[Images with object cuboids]
------------------------------------------------

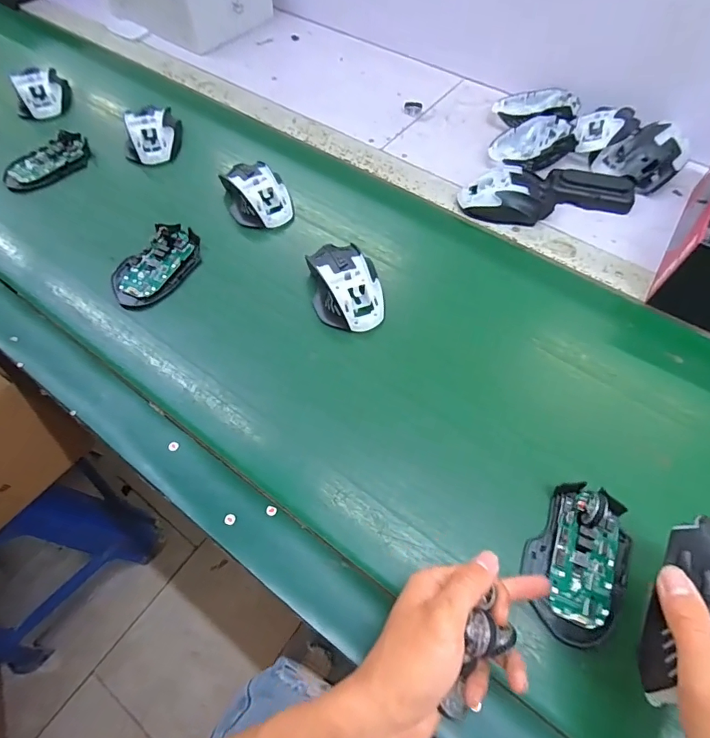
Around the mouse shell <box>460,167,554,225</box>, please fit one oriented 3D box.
[{"bbox_3d":[0.192,-0.219,0.549,0.110,0.033,0.069,19,62,11],"label":"mouse shell"}]

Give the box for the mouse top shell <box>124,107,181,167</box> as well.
[{"bbox_3d":[-0.281,-0.327,0.610,0.066,0.034,0.082,-7,60,-4],"label":"mouse top shell"}]

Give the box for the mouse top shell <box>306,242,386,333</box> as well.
[{"bbox_3d":[-0.010,-0.094,0.473,0.072,0.035,0.109,-8,60,-4],"label":"mouse top shell"}]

------------------------------------------------

• _YOUR OBJECTIVE_
Please hand back every entry above exactly, with no images in the copy.

• _RESULT OF THE TASK_
Around the mouse shell <box>460,167,554,225</box>, please fit one oriented 3D box.
[{"bbox_3d":[0.192,-0.219,0.549,0.110,0.033,0.069,19,62,11],"label":"mouse shell"}]

Give the box for the mouse top shell <box>124,107,181,167</box> as well.
[{"bbox_3d":[-0.281,-0.327,0.610,0.066,0.034,0.082,-7,60,-4],"label":"mouse top shell"}]

Give the box for the mouse top shell <box>306,242,386,333</box> as well.
[{"bbox_3d":[-0.010,-0.094,0.473,0.072,0.035,0.109,-8,60,-4],"label":"mouse top shell"}]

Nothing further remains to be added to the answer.